The Dark Side of the Language: Pre-trained Transformers in the DarkNet
This work addresses the robustness of pre-trained Transformers for NLP practitioners, revealing limitations in handling truly novel data, though it is incremental as it builds on existing adaptation methods.
The study investigated how pre-trained Transformers perform on unseen sentences from a DarkNet corpus, finding that syntactic and lexical neural networks matched their performance after fine-tuning, and only extreme domain adaptation (retraining on the novel corpus) allowed Transformers to achieve high results, suggesting that large pre-training corpora may provide unexpected advantages by exposing them to many possible sentences.

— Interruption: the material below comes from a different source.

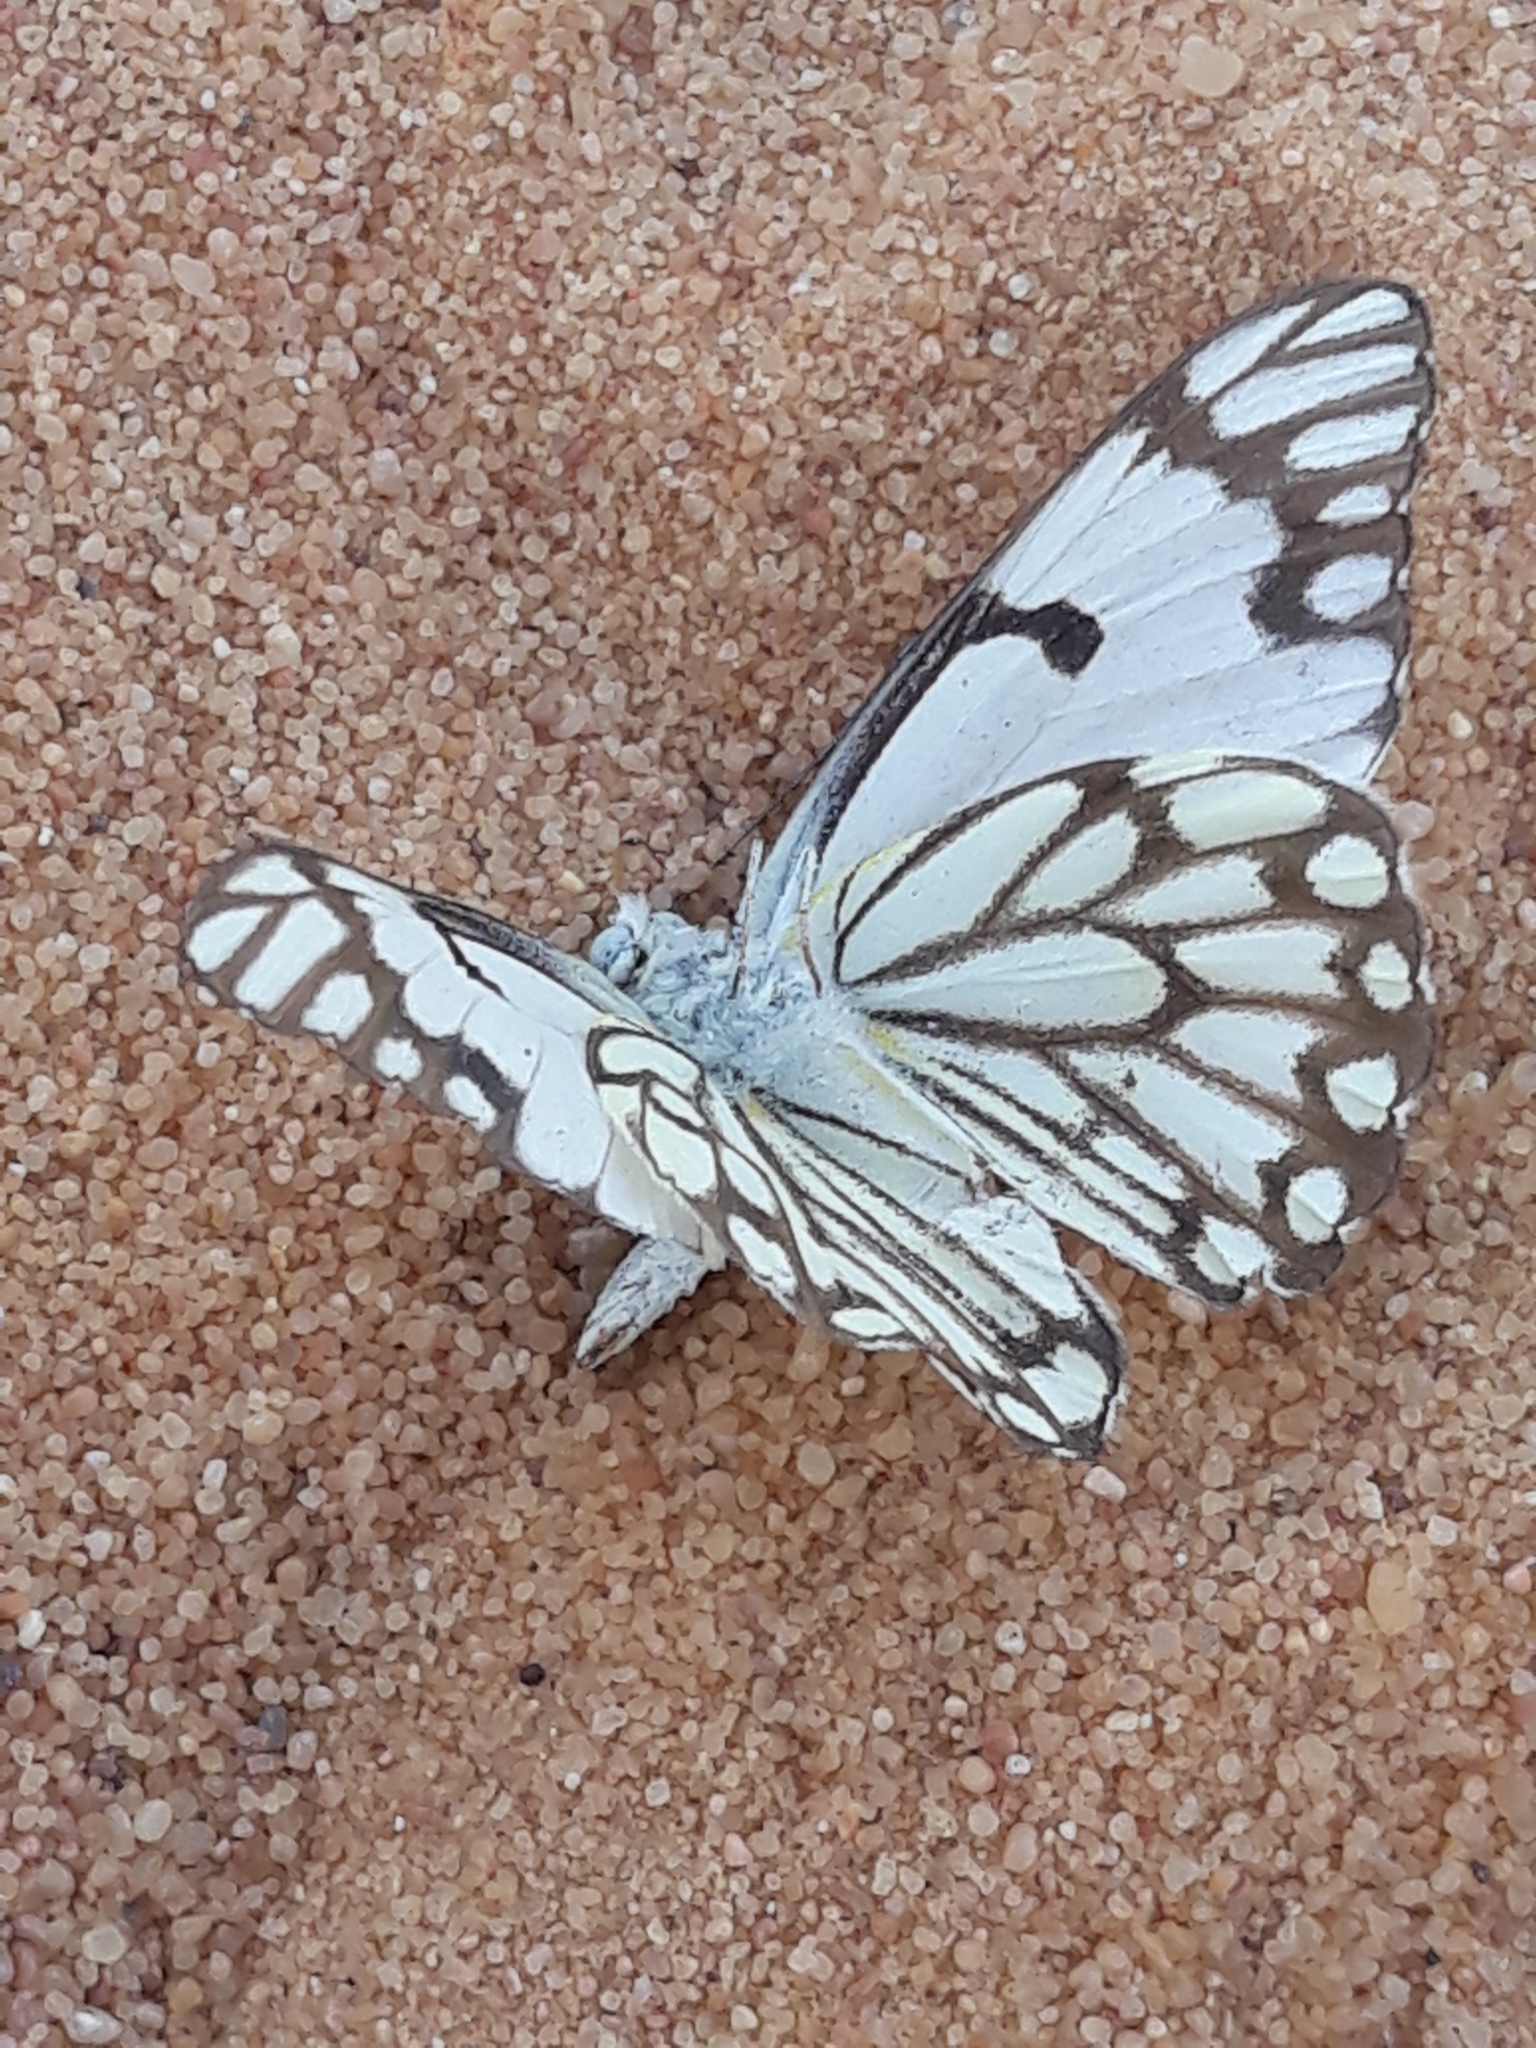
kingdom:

Pre-trained Transformers are challenging human performances in many NLP tasks. The massive datasets used for pre-training seem to be the key to their success on existing tasks. In this paper, we explore how a range of pre-trained Natural Language Understanding models perform on definitely unseen sentences provided by classification tasks over a DarkNet corpus. Surprisingly, results show that syntactic and lexical neural networks perform on par with pre-trained Transformers even after fine-tuning. Only after what we call extreme domain adaptation, that is, retraining with the masked language model task on all the novel corpus, pre-trained Transformers reach their standard high results. This suggests that huge pre-training corpora may give Transformers unexpected help since they are exposed to many of the possible sentences.